The University Record, February 18, 1998

National Conference on 'Managing Research Integrity': Shapiro details National Bioethics Advisory Commission's work in national policy formulation on human cloning

Harold Shapiro told his Rackham Amphitheater audience that coming up with a recommendation on cloning for President Clinton required some finessing of issues and forced decisions based on political expediency by the National Bioethics Advisory Commission. Photo by Bob Kalmbach

By Jane R. Elgass

The fear, concern and anxiety that arose last year following the announcement of the cloning of a sheep "had an extraordinary impact on our ability to deal with [the issue] in a thoughtful way," Princeton University President Harold T. Shapiro told those attending the conference on "Managing Integrity in Research" last week. He delivered the keynote address at the Feb. 10­11 event in the Rackham Building.

Shapiro chairs the National Bioethics Advisory Commission, which was charged shortly after the announcement of Dolly's birth with advising President Clinton within 90 days on the ethical and legal issues surrounding the possible cloning of human beings.

He used the Commission's work on cloning to illustrate the challenges and frustrations encountered when bioethical issues intersect with public policy issues. He also underscored the difficulties encountered by a group that was comprised largely of academics, who are accustomed to applying rigorous standards to their work over long periods of time. He even thought about rejecting the charge, knowing that the work wouldn't survive normal academic review, that it would require finessing some issues, ignoring others and compromising on yet others.

There was "a lot of angst" when Dolly was announced, Shapiro noted, and legislation was being introduced that "was very scary." He hoped that the work of the Commission would provide a cooling-off period and help focus public debate on the issue.

To tackle the complex issue, the group accessed the knowledge that was available from the scientific community; the legal arena, because constitutional issues are involved; and two groups with expertise in ethics-religious faiths and philosophers.

And even the approach became controversial. Shapiro said some felt that just asking for input from religious groups was unconstitutional and inappropriate, because of the constitutional issue of separation of church and state.

The Commission ultimately decided to redefine the original problem to a smaller scale, finessing and ignoring some issues even if they were central to the issue at hand. Legal considerations were left to the courts. Animal rights issues had no direct impact. Embryo research, perhaps the most controversial related issue, was put aside. Shapiro knew that if this issue were included, the report would be "dead on arrival."

The final focus of the group's work was "using the somatic cell nuclear transfer technique for the purpose of creating an infant." Shapiro explained that this allowed the group to remain silent on the embryo research issue, and provides a good example of the necessity of compromise and making political judgments.

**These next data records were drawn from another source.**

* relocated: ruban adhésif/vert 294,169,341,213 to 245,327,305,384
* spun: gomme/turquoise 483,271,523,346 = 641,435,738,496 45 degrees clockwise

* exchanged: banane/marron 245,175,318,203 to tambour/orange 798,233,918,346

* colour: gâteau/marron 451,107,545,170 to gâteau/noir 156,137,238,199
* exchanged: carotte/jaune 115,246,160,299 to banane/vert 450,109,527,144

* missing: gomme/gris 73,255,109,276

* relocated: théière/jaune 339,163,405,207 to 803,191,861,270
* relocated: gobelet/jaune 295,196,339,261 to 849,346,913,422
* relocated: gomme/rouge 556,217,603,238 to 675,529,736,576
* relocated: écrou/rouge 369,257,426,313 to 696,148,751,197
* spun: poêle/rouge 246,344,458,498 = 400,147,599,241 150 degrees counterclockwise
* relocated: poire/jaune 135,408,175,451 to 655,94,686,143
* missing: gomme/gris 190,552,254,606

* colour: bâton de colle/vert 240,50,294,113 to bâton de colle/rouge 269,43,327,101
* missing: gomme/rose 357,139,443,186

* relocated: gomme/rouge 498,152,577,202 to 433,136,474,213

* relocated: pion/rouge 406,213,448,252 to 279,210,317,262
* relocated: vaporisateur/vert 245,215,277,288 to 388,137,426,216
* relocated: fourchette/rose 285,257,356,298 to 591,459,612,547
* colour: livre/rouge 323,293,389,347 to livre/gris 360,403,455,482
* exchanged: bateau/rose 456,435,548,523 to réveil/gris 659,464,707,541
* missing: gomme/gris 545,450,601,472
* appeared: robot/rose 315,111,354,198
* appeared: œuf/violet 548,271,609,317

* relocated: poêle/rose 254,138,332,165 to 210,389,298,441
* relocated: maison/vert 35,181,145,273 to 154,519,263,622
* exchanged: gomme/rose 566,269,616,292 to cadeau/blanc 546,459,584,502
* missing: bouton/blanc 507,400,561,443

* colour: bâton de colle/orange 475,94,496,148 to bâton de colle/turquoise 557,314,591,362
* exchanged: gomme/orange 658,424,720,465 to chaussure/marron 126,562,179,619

The Commission then was able to agree that at the time attempting to clone a human being was scientifically and clinically premature, unsafe and unethical, and recommended a five-year ban on attempts to clone a human being.

Shapiro also briefly touched on another complex issue that will be on the Commission's agenda-the use of human subjects who have impaired decision-making capacity.

The answers to this dilemma are not so clear as were those with human cloning. The treatment of human subjects in medical experiments has gradually improved since World War II, he noted, with the institution of informed consent and institutional review boards. And while there have recently been provisions made that cover children, there are none for those who are "decisionally-impaired."

This is an unusual dilemma, he said, because the needs of this population are extraordinary, and many could likely benefit from test medications. "But how do you get them into experiments when informed consent, one of the rocks on which research ethics rests, is gone? You need human subjects eventually."

It's possible to use the approach used with children, which requires the consent of a parent or guardian. Individuals who are at risk for Alzheimer's disease might be asked to prepare advance directives. "But what is the ethical content of that decision?" Shapiro asked. "Can you understand now how you might feel in a different state?

"We need to have a way of determining someone's decision-making capacity. It's a shame we don't have guidelines. They are much needed."